A visit to my old stomping grounds of Forks, WA this past summer made me realize how much things had changed since I lived in the area. It wasn’t an abundance of second homes and big box stores one might expect to come over time to a coastal community. One thing had changed and Forks will never be the same: Twilight.
Intricately linked to life in Forks, now and before, are the Quileute people, who live in the nearby town of LaPush where the Ho River meets the Pacific Ocean. Across from their square kilometer reservation is one of the most scenic views Olympic National Park has to offer.
For hundreds of years before I was there and what I thought would remain for hundreds more, the Quileute as well as the residents of Forks were rugged survivalists, subsisting off the land through an ever-evolving timber industry, fishing, and ecotourism in Olympic National Park. Community members learned from each other, supported each other, and relations between the Quileute people, the National Park Service, and residents of Forks were held in balance by a series of delicately crafted treaties protecting the cultural identity and well-being of each group.
Across the region, having a small subsistence farm is common and a freezer to store food for the winter even more common. With just a few acres, wild hunting and gathering can provide a small family with enough salmon, greens, and berries to stock the dinner table daily. Friends of mine living just outside central Forks lived off $2000 annually along with what they could hunt and gather. These families are often officially far below the poverty line, but they are happy. They’ve chosen life in Forks, LaPush, or in the wilderness because of the freedom and a deep appreciation and connection to the rainforests of the Olympic Peninsula, arguably one of America’s last frontiers.
The small formal economy of the area depends on money brought in by tourists to the Park in addition to forestry and fisheries. These are tourists, though, who historically shared values with the locals and are there to get a taste of the wilderness lifestyle on their vacation. The things they purchased were rented kayaks, backpacking supplies, park permits and maps, and local traditional art from woodworkers and from the many native groups in the area.
My most recent visit to Forks boasted a new group of people beyond the loggers and hikers usually encountered: Twilight fans. These were families following their teenage daughter’s desire to fill Bella’s shoes. They wanted to walk through the halls of Forks High School, find the clearing at the top of the hill where vampires fought werewolves, and own their very own pair of Twilight rain boots. It’s this last desire that has changed the face of Forks. Instead of visiting the area as so many national parks enthusiasts have, taking nothing but a picture, these tourists drive a multimillion dollar industry that has opened the doors to “Forks by Twilight” tours, Twilight gift shops, and unauthorized forays onto sovereign Quileute land. Locals haven’t reaped much benefit of these new enterprises, as the tours and souvenirs are neither authorized by or for the benefit of the community.

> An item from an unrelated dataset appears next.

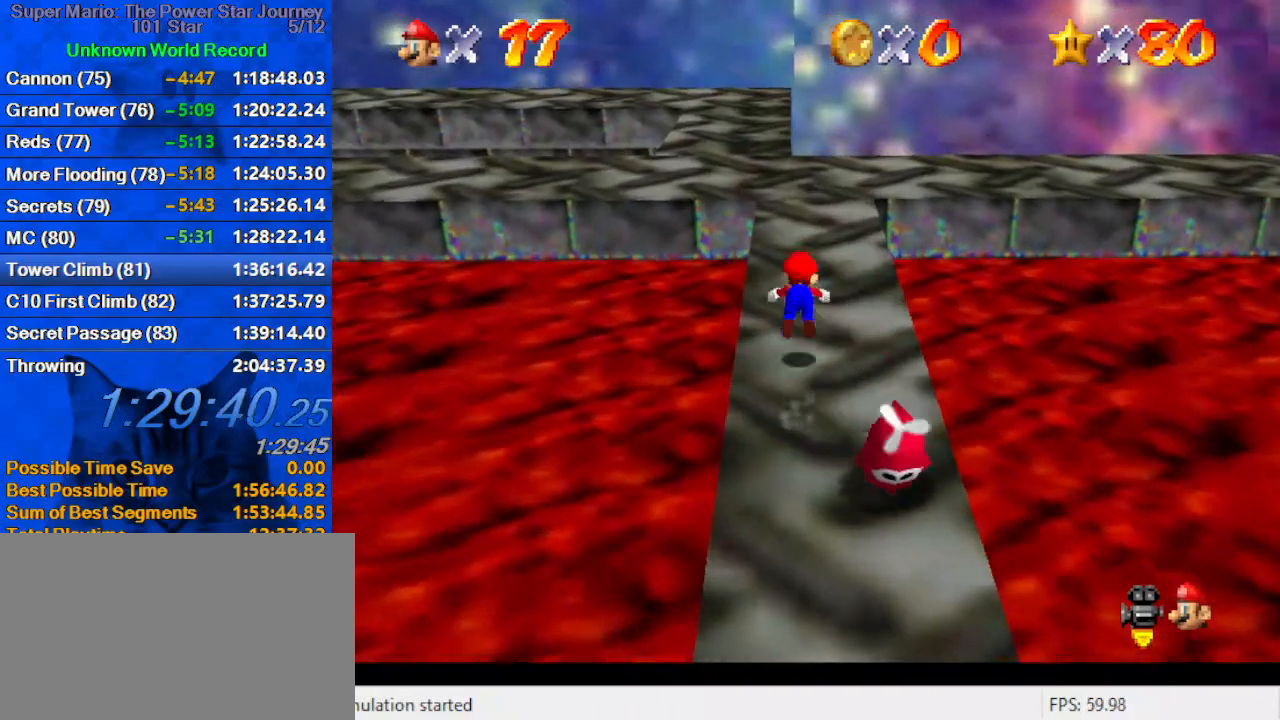
{"keys": ["up"], "events": [[66, "ctrl", "up"], [200, "left", "down"], [266, "left", "up"], [333, "shift", "down"], [466, "shift", "up"]]}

In fact, Stephanie Meyer probably never stopped to think about the impact of her hit book on the community about which she spun a tangled web of fiction. Arguably, nor could she anticipate the fallout of the Twilight franchise fast enough to put together a tasteful response such as offering the town of Forks and the Quileute Nation the chance to profit off her book. Nor did she feel compelled to give the community from which she’s created an empire any royalties or even credit. For example, promoting already existing Quileute artists for those looking for an authentic bit of culture to take home? Or letting the Park Service create a “Twilight Trail” that hit the major attractions of the book that would be accessible to newbie hikers?
A recent New York Times article describes the problems faced by the Quileute, who would love to bring a bit more cash flow into their community but instead feel like their culture has been commodified and sold without their say. More than that, it’s a bastardized version of their culture that’s been sold, so to a certain degree all they want to do is set the record straight. They just want to let the world know that their people aren’t part werewolf nor are they linked to the white man’s or vampire world so intricately that their mere presence causes drastic transformations.
Though the Quileute have much more history and legend to their culture than other Forks residents, the same can be said about the culture of Forks and the Olympic Peninsula. Imagine going to high school where literally hundreds if not thousands of tourists walk through the halls each day just to see where Bella cried? Or imagine trying to keep hikers safe on the trails as a park ranger if the new cohort of tourists are as woefully unprepared for a foray in the woods as Bella? Their cultural identity and way of life has been stolen and sold and no one ever stopped to ask.